━━ Items ━━

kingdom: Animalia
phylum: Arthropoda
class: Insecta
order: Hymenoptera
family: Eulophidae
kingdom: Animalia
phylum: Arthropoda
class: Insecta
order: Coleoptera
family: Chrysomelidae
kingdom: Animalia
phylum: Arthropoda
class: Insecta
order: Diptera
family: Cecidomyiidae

━━━
━━ Items ━━

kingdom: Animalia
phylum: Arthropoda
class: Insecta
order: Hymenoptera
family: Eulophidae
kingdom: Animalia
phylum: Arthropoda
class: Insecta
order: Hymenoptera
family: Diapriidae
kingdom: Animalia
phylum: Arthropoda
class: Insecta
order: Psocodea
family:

━━━

(What the exercise asks) How many lines in the entries above contain the string "family"? Case counts, so match capitals exactly, and reply with the number alone.

(Response to this exercise) 6